Alien invasion from the kingdom of Protista

JOHN WRIGHT is a naturalist and forager who lives in rural West Dorset. He has written eight books, four of which were for River Cottage. He wrote the award-winning Forager’s Calendar and in 2021 his Spotter’s Guide to Countryside Mysteries was published.

My first Dorset encounter with a slime mould was forty years ago when I found several creeping (very slowly) across some pasture near the isolated, hilltop farmhouse in which I lived. They were up to a fifteen inches across and looked to me like pale scrambled egg. It was Mucilago crustacea. Such a name is not to everyone’s taste, and on a British Mycological Society fungus foray back in the early 1980s, it was referred to by slime mould specialist, Professor Bruce Ing, as the ‘Dog-sick’ fungus, due to its appearance. The name has stuck. M. crustacea is one of our largest slime moulds, but certain species can weigh in at twenty kilos. Slime moulds, it should be noted, are not fungi, plant or animal, but in another kingdom – the Protista - a ragbag of organisms that don’t seem to fit anywhere else. Slime moulds feed by crawling across grass, leaf-litter or deciduous wood where they consume bacteria, yeasts and other microorganisms. While feeding, they consist of billions of motile amoebae, and/or tadpole-like ‘cells’, plus slime. The ‘tadpoles’, incidentally, have two tails. Once satisfied, they settle down to fruit. In M. crustacea, it forms a mass of spores in the grass that looks like compacted cocoa powder, all crusted over by a membrane of dried mucilage. Another species, Enteridium lycoperdon, forms neat, white and rounded sporemasses on trees that look like small puffballs. Some, however, form almost unbelievably complex structures – the ‘lollipop’ form being the most common. Hundreds of spherical or cylindrical spore-bearing structures will cluster together, each on the end of a thin stem.
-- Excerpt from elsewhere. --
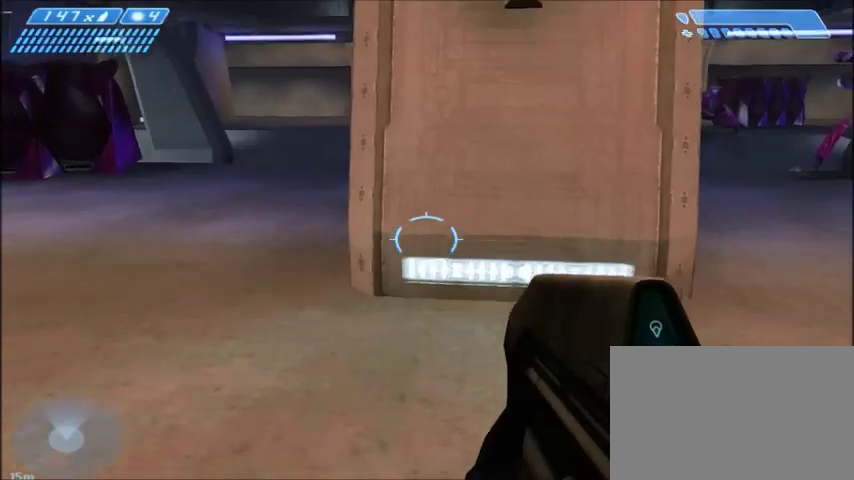
{"keys": ["w"], "mouse": [], "events": [[200, "w", "down"]]}
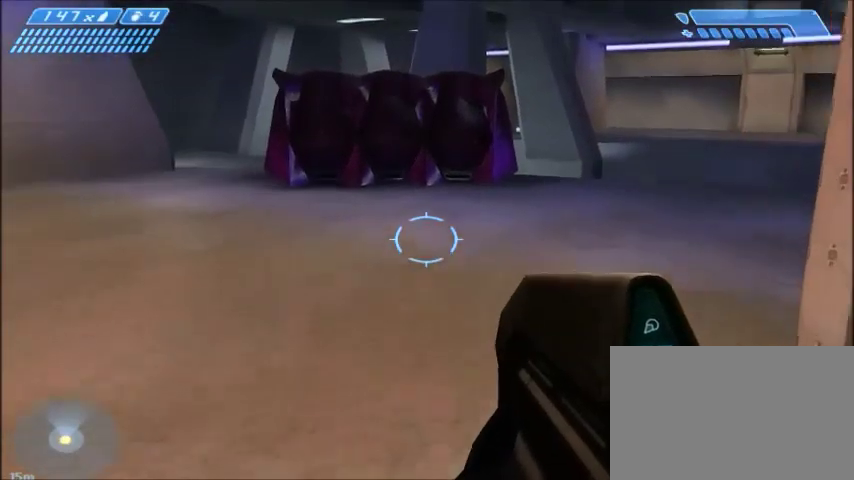
{"keys": ["w"], "mouse": [], "events": []}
Slime moulds, both when feeding (the plasmoidial stage, don’t you know) and in the fruiting stage, are often and inexplicably brightly coloured, with oranges, yellows, reds and purples predominating. The largest and most notorious of the slime moulds is the common Fuligo septica, which gained the title of the ‘Texas Blob’ when large masses of pulsating (slowly, again), radiating and brilliant orange slime were found in several back yards in Dallas. The householders, not unreasonably, feared an alien invasion and the authorities called in. Eventually it was identified as a particularly large occurrence of the slime mould, Fuligo septica, a species I see every year. You will not need to call in the military should you find a slime mould – they are utterly harmless. But do be careful if you collect a specimen of the Dog-sick Fungus – sometimes it is dog sick.